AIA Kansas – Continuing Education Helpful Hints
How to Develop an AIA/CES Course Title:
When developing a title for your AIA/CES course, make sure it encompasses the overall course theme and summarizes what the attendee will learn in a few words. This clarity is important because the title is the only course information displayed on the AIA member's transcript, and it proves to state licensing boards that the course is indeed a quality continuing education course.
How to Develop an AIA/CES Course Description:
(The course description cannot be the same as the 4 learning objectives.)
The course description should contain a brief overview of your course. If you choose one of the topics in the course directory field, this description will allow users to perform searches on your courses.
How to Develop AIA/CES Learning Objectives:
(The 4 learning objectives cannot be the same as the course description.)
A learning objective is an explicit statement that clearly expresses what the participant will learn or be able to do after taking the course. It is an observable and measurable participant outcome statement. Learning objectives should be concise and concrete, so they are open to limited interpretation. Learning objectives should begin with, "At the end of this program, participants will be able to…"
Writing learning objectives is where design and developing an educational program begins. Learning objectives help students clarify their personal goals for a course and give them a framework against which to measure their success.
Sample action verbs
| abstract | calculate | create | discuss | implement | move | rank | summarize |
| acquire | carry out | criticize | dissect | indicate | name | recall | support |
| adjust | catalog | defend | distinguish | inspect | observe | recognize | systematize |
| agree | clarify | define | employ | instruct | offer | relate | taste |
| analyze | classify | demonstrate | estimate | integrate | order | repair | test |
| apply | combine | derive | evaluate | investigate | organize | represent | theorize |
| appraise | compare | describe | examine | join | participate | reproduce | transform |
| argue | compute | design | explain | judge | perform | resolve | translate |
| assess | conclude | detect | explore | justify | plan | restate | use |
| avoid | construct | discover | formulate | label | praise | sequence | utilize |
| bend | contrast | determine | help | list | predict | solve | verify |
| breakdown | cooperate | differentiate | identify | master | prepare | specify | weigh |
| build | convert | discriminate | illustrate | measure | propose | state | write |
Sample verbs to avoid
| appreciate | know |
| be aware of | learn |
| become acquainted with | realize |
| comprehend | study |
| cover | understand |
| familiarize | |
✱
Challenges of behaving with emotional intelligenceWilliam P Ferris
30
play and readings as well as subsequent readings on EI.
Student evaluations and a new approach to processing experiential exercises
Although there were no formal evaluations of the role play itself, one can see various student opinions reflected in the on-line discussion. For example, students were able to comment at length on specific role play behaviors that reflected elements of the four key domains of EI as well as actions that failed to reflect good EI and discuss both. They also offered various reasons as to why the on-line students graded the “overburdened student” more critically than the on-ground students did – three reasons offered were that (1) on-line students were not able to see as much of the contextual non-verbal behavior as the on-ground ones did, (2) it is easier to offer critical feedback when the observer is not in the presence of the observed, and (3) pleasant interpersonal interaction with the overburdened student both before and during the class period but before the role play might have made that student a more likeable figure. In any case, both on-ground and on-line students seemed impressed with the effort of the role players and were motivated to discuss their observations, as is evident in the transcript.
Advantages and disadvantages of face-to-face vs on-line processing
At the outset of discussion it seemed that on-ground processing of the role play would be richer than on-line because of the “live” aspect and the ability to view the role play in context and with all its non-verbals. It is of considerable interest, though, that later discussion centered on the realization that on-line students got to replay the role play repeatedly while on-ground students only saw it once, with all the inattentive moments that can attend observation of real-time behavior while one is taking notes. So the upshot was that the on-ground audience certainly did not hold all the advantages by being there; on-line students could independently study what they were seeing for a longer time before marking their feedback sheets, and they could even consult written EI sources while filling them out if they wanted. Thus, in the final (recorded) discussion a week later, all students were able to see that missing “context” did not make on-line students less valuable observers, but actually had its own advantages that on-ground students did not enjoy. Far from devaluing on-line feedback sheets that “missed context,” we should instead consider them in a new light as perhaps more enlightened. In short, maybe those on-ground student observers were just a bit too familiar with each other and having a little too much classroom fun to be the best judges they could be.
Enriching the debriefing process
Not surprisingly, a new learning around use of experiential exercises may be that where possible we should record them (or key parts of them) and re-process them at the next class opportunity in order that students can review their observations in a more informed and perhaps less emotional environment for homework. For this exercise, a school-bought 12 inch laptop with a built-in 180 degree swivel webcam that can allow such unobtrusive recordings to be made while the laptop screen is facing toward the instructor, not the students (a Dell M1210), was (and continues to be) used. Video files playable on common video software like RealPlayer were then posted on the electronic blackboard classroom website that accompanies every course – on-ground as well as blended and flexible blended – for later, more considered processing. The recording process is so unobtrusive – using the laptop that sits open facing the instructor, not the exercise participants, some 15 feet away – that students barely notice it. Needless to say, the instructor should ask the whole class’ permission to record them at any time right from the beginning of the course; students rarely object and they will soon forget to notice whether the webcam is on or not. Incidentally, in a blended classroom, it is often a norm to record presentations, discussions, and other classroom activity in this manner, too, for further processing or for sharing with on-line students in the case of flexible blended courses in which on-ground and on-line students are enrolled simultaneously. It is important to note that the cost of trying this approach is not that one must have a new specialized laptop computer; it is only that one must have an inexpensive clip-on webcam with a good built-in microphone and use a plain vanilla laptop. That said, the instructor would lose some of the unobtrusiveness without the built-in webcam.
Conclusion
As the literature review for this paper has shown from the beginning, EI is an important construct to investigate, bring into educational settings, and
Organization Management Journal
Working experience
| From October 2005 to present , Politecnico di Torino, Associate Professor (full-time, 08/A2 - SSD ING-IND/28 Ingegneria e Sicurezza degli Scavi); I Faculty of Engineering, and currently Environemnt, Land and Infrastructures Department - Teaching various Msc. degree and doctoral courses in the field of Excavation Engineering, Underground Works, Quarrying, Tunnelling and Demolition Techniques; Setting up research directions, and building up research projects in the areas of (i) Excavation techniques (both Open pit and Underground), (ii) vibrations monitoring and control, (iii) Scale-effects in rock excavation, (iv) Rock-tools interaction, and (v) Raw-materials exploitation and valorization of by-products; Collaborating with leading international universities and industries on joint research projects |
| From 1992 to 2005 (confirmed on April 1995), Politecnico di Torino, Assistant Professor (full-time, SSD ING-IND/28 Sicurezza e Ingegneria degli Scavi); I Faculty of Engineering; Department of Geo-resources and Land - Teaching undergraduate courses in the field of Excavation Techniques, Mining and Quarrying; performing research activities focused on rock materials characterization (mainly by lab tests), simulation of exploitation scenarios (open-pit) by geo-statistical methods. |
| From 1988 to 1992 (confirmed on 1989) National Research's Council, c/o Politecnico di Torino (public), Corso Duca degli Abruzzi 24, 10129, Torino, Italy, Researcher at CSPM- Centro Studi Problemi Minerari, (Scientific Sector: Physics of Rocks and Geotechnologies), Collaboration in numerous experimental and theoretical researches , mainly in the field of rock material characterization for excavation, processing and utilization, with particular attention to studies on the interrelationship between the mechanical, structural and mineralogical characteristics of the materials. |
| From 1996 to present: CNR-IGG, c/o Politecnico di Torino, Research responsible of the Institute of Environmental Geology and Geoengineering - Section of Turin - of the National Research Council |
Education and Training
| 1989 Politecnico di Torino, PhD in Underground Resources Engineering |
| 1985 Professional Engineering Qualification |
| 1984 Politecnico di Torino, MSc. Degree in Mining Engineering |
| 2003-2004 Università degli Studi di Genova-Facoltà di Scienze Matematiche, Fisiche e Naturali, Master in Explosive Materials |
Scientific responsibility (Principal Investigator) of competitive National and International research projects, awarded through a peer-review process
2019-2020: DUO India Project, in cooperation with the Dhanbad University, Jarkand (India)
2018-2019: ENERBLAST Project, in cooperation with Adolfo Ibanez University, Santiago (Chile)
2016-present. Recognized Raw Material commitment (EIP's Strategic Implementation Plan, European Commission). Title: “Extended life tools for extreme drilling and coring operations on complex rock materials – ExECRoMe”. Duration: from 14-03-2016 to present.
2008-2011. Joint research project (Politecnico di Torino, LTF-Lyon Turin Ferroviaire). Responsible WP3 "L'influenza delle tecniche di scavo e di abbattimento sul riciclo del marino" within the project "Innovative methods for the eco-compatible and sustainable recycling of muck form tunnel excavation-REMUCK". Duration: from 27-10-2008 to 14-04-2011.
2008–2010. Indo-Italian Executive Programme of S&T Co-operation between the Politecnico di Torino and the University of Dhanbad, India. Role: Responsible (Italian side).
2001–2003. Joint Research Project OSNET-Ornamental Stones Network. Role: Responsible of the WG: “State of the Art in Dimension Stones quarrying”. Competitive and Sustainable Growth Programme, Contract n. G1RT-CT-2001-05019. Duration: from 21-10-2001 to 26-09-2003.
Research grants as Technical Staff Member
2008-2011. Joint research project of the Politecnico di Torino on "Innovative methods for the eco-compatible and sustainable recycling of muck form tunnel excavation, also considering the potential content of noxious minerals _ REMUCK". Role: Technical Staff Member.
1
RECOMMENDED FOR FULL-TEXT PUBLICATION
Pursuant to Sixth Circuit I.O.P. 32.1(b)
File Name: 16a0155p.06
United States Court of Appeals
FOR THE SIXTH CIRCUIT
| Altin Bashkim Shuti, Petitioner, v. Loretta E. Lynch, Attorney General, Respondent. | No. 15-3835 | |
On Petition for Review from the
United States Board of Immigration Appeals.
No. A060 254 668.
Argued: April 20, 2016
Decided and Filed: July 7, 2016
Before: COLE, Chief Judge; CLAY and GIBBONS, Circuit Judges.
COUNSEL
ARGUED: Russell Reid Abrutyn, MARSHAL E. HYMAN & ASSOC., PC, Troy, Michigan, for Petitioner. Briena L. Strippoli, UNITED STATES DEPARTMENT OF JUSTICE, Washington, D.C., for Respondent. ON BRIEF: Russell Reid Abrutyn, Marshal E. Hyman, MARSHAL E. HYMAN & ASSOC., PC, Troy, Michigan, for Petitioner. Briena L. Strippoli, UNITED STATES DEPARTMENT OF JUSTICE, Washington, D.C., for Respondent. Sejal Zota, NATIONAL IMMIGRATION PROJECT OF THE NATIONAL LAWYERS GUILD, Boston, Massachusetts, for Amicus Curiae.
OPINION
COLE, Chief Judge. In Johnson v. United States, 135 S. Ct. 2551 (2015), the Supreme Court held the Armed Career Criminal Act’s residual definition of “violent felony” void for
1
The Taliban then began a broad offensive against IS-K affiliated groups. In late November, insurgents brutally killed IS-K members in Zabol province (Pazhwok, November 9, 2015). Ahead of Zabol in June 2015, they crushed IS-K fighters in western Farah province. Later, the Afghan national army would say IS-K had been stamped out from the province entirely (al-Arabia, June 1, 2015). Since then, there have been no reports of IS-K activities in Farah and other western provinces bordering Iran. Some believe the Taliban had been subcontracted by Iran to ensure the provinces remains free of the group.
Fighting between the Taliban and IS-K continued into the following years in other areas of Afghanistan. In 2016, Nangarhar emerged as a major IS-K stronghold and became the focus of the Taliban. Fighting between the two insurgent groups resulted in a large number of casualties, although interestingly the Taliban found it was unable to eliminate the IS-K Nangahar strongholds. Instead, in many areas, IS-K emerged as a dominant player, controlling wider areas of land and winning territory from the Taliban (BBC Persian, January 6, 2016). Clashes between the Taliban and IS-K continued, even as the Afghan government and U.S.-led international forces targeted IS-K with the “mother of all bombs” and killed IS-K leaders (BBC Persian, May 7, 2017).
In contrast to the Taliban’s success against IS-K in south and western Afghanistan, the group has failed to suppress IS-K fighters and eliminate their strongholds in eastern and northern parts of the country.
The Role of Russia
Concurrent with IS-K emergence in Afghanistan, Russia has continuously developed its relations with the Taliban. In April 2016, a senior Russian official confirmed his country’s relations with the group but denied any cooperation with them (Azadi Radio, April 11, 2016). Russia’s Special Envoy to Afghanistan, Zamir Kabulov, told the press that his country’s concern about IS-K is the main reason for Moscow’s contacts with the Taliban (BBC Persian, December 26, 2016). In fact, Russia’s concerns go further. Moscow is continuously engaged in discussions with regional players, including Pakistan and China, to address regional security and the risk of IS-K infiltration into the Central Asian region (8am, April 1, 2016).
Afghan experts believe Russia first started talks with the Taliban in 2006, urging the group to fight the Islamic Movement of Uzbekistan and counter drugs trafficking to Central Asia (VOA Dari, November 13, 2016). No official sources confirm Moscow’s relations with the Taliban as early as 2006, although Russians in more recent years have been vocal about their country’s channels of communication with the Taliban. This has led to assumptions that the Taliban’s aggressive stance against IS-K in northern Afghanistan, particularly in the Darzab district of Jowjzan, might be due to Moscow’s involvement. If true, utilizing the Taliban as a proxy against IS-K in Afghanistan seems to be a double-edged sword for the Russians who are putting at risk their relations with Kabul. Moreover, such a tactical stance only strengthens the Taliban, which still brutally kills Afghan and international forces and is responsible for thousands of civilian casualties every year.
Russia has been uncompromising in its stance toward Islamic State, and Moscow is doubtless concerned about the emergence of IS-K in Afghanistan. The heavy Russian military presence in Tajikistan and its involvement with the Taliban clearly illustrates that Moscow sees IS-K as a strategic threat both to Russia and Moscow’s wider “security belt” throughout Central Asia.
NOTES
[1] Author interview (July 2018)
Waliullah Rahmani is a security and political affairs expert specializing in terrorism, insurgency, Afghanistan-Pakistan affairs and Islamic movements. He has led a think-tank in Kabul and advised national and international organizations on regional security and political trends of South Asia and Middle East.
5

» **Exercise objective**:
Lines above that have "educational": copy each of them.

» **Task result**:
Writing learning objectives is where design and developing an educational program begins. Learning objectives help students clarify their personal goals for a course and give them a framework against which to measure their success.
As the literature review for this paper has shown from the beginning, EI is an important construct to investigate, bring into educational settings, and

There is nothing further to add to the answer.